Further slamming the Health Ministrys role,it adds that after the manufacturing units had replied to the showcause notices,the decision to suspend their licences was not taken anywhere on the records of the ministry.
The file moved from level to level without any final order being issued to the DCGI. The DCGI took the decision to suspend the licences on his own authority. The 30-page report also questions the exceptional attention paid to these units by regulatory authorities,calling it eye catching.
Noting that the units were inspected time and again more than 4,000 inspections were held from 2004-2009 it says: While diligence in regulatory duties is something which should be commended,it must not take the shape where it is perceived that these units are particularly targeted.
The ministrys decision in 2008 to suspend the licences of the PSUs,on the ground that these were more than 100 years old and that it would take years to make them GMP (Good Manufacturing Product) compliant as required by the WHO,had received a lot of criticism. Some MPs had called the move an attempt to sell the land on which these PSUs stood,to dismantle them and to help out private companies.
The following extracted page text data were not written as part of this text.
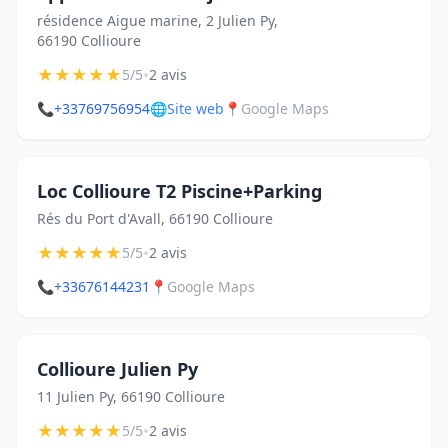
résidence Aigue marine, 2 Julien Py,
66190 Collioure
★
★
★
★
★
•
5/5
2 avis
📞
+33769756954
🌐
Site web
📍
Google Maps
Loc Collioure T2 Piscine+Parking
Rés du Port d'Avall, 66190 Collioure
★
★
★
★
★
•
5/5
2 avis
📞
+33676144231
📍
Google Maps
Collioure Julien Py
11 Julien Py, 66190 Collioure
★
★
★
★
★
•
5/5
2 avis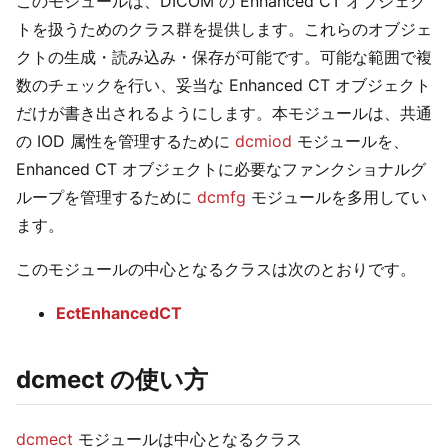
このモジュールは、DICOM の Enhanced CT オブジェク
トを扱うためのクラス群を提供します。これらのオブジェ
クトの生成・読み込み・保存が可能です。可能な範囲で複
数のチェックを行い、妥当な Enhanced CT オブジェクト
だけが書き出されるようにします。本モジュールは、共通
の IOD 属性を管理するために
dcmiod
モジュールを、
Enhanced CT オブジェクトに必要なファンクショナルグ
ループを管理するために
dcmfg
モジュールを多用してい
ます。
このモジュールの中心となるクラスは次のとおりです。
EctEnhancedCT
dcmect の使い方
dcmect
モジュールは中心となるクラス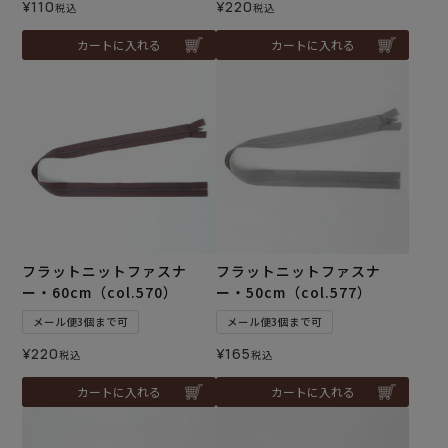
¥
110
¥
220
税込
税込
カートに入れる
カートに入れる
フラットニットファスナ
フラットニットファスナ
ー・60cm（col.570）
ー・50cm（col.577）
メール便3個まで可
メール便3個まで可
¥
220
¥
165
税込
税込
カートに入れる
カートに入れる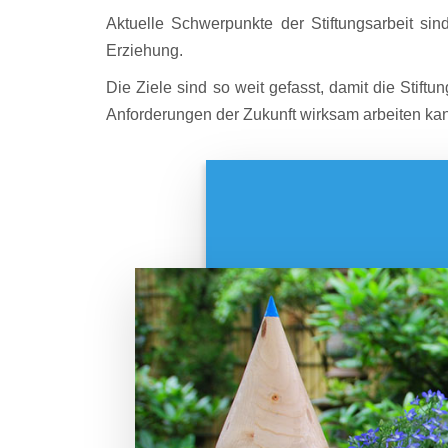
Aktuelle Schwerpunkte der Stiftungsarbeit sin
Erziehung.
Die Ziele sind so weit gefasst, damit die Stif
Anforderungen der Zukunft wirksam arbeiten ka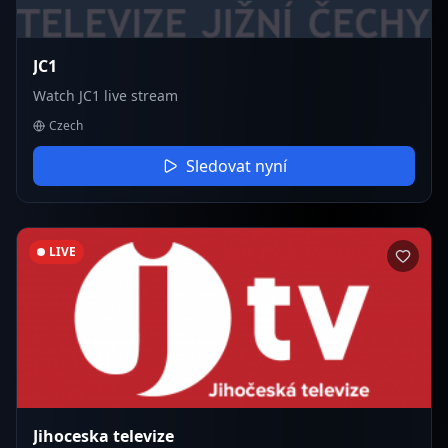
JC1
Watch JC1 live stream
Czech
Sledovat nyní
LIVE
Jihoceska televize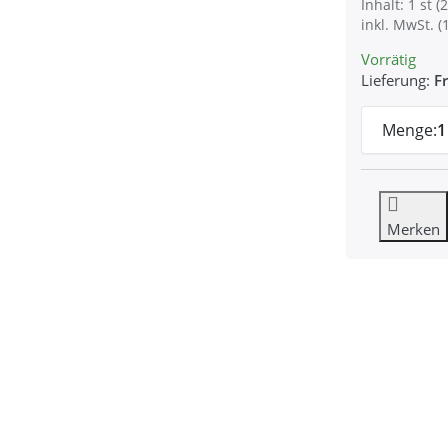
Inhalt: 1 st (2
inkl. MwSt. (
Vorrätig
Lieferung:
Fr
Menge:
1
Merken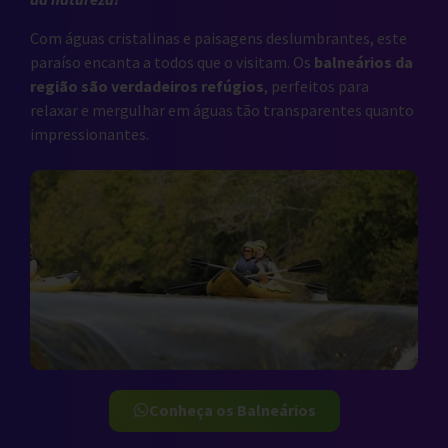
Com águas cristalinas e paisagens deslumbrantes, este
paraíso encanta a todos que o visitam. Os
balneários da
região são verdadeiros refúgios
, perfeitos para
relaxar e mergulhar em águas tão transparentes quanto
impressionantes.
Conheça os Balneários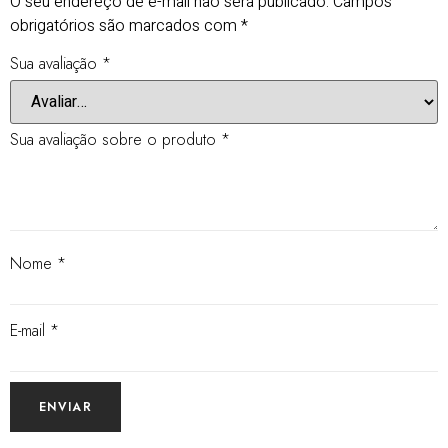
O seu endereço de e-mail não será publicado.
Campos
obrigatórios são marcados com
*
Sua avaliação
*
Sua avaliação sobre o produto
*
Nome
*
E-mail
*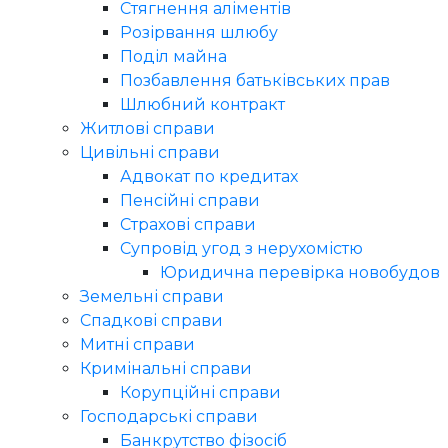
Стягнення аліментів
Розірвання шлюбу
Поділ майна
Позбавлення батьківських прав
Шлюбний контракт
Житлові справи
Цивільні справи
Адвокат по кредитах
Пенсійні справи
Страхові справи
Супровід угод з нерухомістю
Юридична перевірка новобудов
Земельні справи
Спадкові справи
Митні справи
Кримінальні справи
Корупційні справи
Господарські справи
Банкрутство фізосіб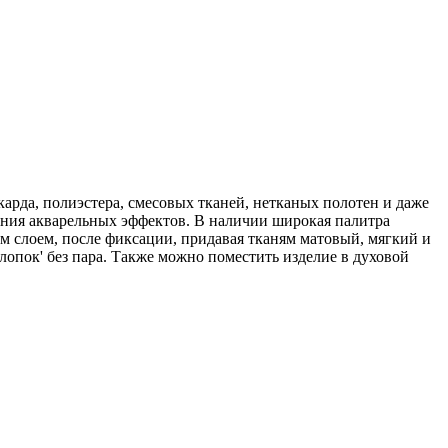
карда, полиэстера, смесовых тканей, нетканых полотен и даже
ания акварельных эффектов. В наличии широкая палитра
ым слоем, после фиксации, придавая тканям матовый, мягкий и
лопок' без пара. Также можно поместить изделие в духовой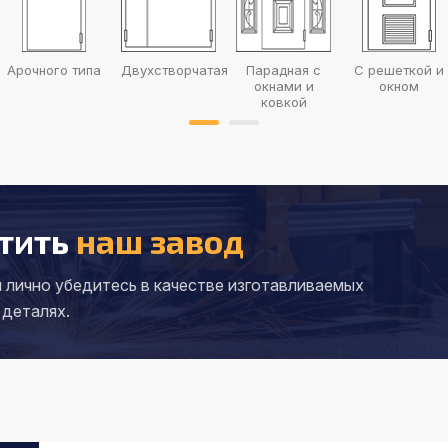
Арочного типа
Двухстворчатая
Парадная с
С решеткой и
окнами и
окном
ковкой
тить
наш завод
 лично убедитесь в качестве
изготавливаемых
 деталях.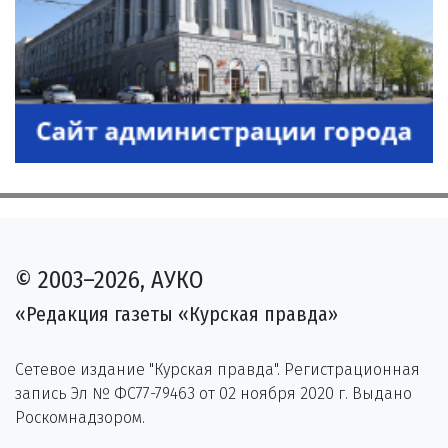
© 2003–2026, АУКО
«Редакция газеты «Курская правда»
Сетевое издание "Курская правда". Регистрационная
запись Эл № ФС77-79463 от 02 ноября 2020 г. Выдано
Роскомнадзором.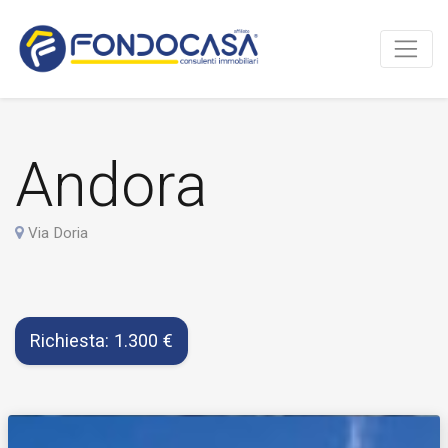
Andora
Via Doria
Richiesta: 1.300 €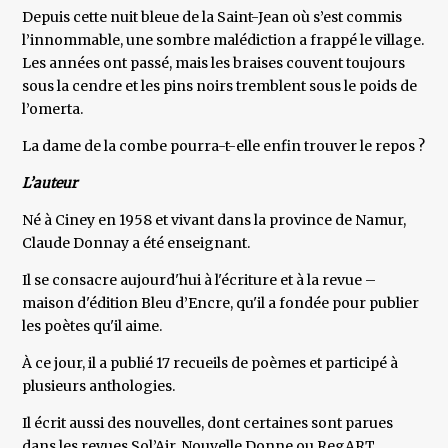
Depuis cette nuit bleue de la Saint-Jean où s’est commis
l’innommable, une sombre malédiction a frappé le village.
Les années ont passé, mais les braises couvent toujours
sous la cendre et les pins noirs tremblent sous le poids de
l’omerta.
La dame de la combe pourra-t-elle enfin trouver le repos ?
L’auteur
Né à Ciney en 1958 et vivant dans la province de Namur,
Claude Donnay a été enseignant.
Il se consacre aujourd'hui à l'écriture et à la revue –
maison d'édition Bleu d’Encre, qu'il a fondée pour publier
les poètes qu'il aime.
À ce jour, il a publié 17 recueils de poèmes et participé à
plusieurs anthologies.
Il écrit aussi des nouvelles, dont certaines sont parues
dans les revues Sol’Air, Nouvelle Donne ou RegART.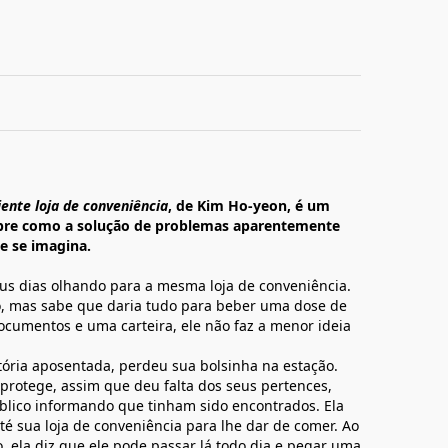
ente loja de conveniência
, de Kim Ho-yeon, é um
bre como a solução de problemas aparentemente
e se imagina.
us dias olhando para a mesma loja de conveniência.
, mas sabe que daria tudo para beber uma dose de
cumentos e uma carteira, ele não faz a menor ideia
ória aposentada, perdeu sua bolsinha na estação.
rotege, assim que deu falta dos seus pertences,
blico informando que tinham sido encontrados. Ela
até sua loja de conveniência para lhe dar de comer. Ao
, ela diz que ele pode passar lá todo dia e pegar uma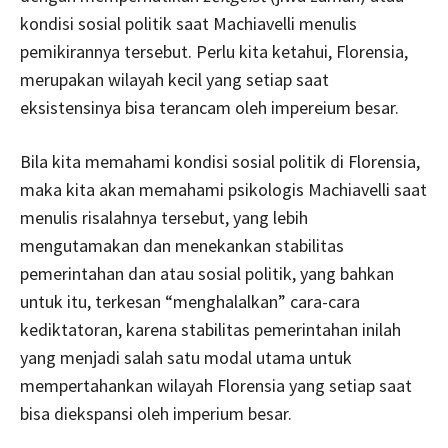
kondisi sosial politik saat Machiavelli menulis
pemikirannya tersebut. Perlu kita ketahui, Florensia,
merupakan wilayah kecil yang setiap saat
eksistensinya bisa terancam oleh impereium besar.
Bila kita memahami kondisi sosial politik di Florensia,
maka kita akan memahami psikologis Machiavelli saat
menulis risalahnya tersebut, yang lebih
mengutamakan dan menekankan stabilitas
pemerintahan dan atau sosial politik, yang bahkan
untuk itu, terkesan “menghalalkan” cara-cara
kediktatoran, karena stabilitas pemerintahan inilah
yang menjadi salah satu modal utama untuk
mempertahankan wilayah Florensia yang setiap saat
bisa diekspansi oleh imperium besar.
A committee headed by former health secretary Javid Chowdhury,with Dr V M Katoch,Director General,Indian Council of Medical Research (ICMR) and Dr R N Salhan,ex-additional Director General of Health Services (DGHS) as members,was formed to look into the issue.
Sources say the report submitted by the panel notes that the suspension of public sector production left the public health system dependent on private suppliers. In 2008-09,the prices of vaccines went unexpectedly high, it adds.
Opposing the closure of the PSUs,it adds: (By this) the country will be exposing itself to vaccine insecurity for five year. The private sector manufacturers of vaccines are relatively recent and the experience they draw is largely through the technical staff of public units who are either retirees or have been poached from PSUs.